• [TASK OBJECTIVE]: Among the entries below, extract exactly the lines that run from the one with "staining of human" through the one with "captured an IHC", both ends included.

• [DATASET]:
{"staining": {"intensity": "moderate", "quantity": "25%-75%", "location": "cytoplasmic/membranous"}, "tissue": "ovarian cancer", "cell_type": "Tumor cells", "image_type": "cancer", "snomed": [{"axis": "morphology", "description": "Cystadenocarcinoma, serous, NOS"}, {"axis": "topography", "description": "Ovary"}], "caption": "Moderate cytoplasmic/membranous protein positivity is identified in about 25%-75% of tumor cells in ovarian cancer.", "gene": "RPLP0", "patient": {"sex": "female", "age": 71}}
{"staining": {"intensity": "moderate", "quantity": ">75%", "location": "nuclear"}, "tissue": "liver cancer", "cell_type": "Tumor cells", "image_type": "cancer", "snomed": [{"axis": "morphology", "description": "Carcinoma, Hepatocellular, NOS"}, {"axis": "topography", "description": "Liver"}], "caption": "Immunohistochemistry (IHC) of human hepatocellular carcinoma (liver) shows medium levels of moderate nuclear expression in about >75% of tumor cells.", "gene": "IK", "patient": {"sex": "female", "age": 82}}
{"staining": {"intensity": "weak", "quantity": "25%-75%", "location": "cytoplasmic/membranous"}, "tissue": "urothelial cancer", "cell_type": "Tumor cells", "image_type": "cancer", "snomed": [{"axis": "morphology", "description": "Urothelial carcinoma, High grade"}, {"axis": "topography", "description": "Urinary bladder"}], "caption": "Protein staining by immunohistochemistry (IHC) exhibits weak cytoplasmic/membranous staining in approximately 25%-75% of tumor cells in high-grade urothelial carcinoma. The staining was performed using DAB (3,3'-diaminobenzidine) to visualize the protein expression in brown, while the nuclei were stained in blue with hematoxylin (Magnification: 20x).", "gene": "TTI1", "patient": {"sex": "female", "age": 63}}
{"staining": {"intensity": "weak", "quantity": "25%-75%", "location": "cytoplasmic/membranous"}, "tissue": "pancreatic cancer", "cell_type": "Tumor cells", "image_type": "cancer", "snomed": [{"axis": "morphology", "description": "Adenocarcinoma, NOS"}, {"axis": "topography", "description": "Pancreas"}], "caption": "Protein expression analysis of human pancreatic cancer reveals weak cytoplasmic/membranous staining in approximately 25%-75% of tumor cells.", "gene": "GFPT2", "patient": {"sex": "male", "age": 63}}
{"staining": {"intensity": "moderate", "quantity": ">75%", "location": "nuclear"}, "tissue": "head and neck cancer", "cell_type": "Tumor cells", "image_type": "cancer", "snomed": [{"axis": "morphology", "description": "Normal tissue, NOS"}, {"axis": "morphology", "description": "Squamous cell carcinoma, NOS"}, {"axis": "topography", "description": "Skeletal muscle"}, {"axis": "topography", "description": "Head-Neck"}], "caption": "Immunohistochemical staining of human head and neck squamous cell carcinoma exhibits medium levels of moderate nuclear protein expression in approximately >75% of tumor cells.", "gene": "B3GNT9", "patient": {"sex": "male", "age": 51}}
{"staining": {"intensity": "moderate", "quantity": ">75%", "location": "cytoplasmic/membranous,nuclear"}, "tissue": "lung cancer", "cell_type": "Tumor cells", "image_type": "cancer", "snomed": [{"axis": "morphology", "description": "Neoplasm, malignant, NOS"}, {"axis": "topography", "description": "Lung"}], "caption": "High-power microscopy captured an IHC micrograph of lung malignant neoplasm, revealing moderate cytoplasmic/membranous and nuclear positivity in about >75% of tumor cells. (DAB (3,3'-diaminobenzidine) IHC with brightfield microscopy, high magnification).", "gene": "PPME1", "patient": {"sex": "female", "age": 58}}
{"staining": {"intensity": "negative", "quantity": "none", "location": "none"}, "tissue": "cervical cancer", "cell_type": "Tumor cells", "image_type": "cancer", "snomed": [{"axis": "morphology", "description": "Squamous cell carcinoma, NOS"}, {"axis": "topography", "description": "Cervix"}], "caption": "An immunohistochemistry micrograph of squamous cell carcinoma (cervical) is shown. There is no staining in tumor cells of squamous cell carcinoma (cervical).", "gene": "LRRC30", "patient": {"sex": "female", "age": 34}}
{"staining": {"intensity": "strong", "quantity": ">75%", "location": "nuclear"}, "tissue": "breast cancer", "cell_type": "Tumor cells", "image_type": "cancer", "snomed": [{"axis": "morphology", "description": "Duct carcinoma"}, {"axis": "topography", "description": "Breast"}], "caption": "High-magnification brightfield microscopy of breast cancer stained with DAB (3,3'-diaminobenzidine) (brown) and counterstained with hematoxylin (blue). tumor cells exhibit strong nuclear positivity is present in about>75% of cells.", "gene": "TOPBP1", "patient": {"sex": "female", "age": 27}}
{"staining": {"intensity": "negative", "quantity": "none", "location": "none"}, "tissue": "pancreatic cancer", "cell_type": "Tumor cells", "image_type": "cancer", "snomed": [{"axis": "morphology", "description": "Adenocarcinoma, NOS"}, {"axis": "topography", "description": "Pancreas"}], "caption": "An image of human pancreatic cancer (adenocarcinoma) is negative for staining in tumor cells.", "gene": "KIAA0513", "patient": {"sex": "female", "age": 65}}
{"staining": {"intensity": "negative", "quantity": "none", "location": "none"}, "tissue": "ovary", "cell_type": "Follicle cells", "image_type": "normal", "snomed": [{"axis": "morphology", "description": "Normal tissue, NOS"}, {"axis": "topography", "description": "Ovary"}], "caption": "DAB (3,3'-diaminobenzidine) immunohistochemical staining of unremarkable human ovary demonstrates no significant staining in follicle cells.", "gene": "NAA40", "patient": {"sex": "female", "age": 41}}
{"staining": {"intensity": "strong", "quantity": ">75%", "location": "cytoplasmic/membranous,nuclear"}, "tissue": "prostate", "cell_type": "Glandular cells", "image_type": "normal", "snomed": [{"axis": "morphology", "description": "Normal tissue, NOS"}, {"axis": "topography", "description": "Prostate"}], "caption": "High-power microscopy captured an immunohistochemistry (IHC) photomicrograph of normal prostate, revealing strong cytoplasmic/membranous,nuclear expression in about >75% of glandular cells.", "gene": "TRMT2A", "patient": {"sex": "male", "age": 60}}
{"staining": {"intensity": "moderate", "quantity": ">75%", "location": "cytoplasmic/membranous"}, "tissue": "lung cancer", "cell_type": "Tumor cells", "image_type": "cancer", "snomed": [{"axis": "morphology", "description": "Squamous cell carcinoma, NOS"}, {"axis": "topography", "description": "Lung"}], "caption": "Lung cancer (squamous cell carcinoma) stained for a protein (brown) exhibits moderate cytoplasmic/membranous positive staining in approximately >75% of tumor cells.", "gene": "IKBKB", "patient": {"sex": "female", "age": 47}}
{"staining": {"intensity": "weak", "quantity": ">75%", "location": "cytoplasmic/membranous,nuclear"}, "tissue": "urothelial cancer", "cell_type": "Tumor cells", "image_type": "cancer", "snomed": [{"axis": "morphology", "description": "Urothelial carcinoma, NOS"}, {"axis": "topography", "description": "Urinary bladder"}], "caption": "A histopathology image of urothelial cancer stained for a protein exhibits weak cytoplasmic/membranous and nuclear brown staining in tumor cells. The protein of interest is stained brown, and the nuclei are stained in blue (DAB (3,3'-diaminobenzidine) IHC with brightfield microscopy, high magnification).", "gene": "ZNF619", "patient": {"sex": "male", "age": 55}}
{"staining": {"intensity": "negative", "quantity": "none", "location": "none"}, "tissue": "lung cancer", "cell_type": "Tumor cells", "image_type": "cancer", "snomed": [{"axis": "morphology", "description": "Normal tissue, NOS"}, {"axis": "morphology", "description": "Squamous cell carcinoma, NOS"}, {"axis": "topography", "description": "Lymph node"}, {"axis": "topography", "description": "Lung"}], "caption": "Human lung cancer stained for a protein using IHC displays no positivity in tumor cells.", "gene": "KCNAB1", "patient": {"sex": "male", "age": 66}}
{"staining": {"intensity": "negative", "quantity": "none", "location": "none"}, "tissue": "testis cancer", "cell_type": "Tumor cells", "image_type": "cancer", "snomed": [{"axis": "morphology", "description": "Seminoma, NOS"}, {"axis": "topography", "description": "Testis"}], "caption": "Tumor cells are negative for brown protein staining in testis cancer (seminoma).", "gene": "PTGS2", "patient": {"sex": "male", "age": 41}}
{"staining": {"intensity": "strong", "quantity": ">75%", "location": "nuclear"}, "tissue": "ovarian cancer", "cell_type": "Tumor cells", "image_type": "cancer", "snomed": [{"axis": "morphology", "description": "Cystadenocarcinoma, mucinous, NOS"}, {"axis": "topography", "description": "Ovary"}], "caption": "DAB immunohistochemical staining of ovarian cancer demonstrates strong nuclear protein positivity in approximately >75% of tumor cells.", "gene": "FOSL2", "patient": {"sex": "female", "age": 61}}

• [TASK RESPONSE]:
{"staining": {"intensity": "moderate", "quantity": ">75%", "location": "nuclear"}, "tissue": "head and neck cancer", "cell_type": "Tumor cells", "image_type": "cancer", "snomed": [{"axis": "morphology", "description": "Normal tissue, NOS"}, {"axis": "morphology", "description": "Squamous cell carcinoma, NOS"}, {"axis": "topography", "description": "Skeletal muscle"}, {"axis": "topography", "description": "Head-Neck"}], "caption": "Immunohistochemical staining of human head and neck squamous cell carcinoma exhibits medium levels of moderate nuclear protein expression in approximately >75% of tumor cells.", "gene": "B3GNT9", "patient": {"sex": "male", "age": 51}}
{"staining": {"intensity": "moderate", "quantity": ">75%", "location": "cytoplasmic/membranous,nuclear"}, "tissue": "lung cancer", "cell_type": "Tumor cells", "image_type": "cancer", "snomed": [{"axis": "morphology", "description": "Neoplasm, malignant, NOS"}, {"axis": "topography", "description": "Lung"}], "caption": "High-power microscopy captured an IHC micrograph of lung malignant neoplasm, revealing moderate cytoplasmic/membranous and nuclear positivity in about >75% of tumor cells. (DAB (3,3'-diaminobenzidine) IHC with brightfield microscopy, high magnification).", "gene": "PPME1", "patient": {"sex": "female", "age": 58}}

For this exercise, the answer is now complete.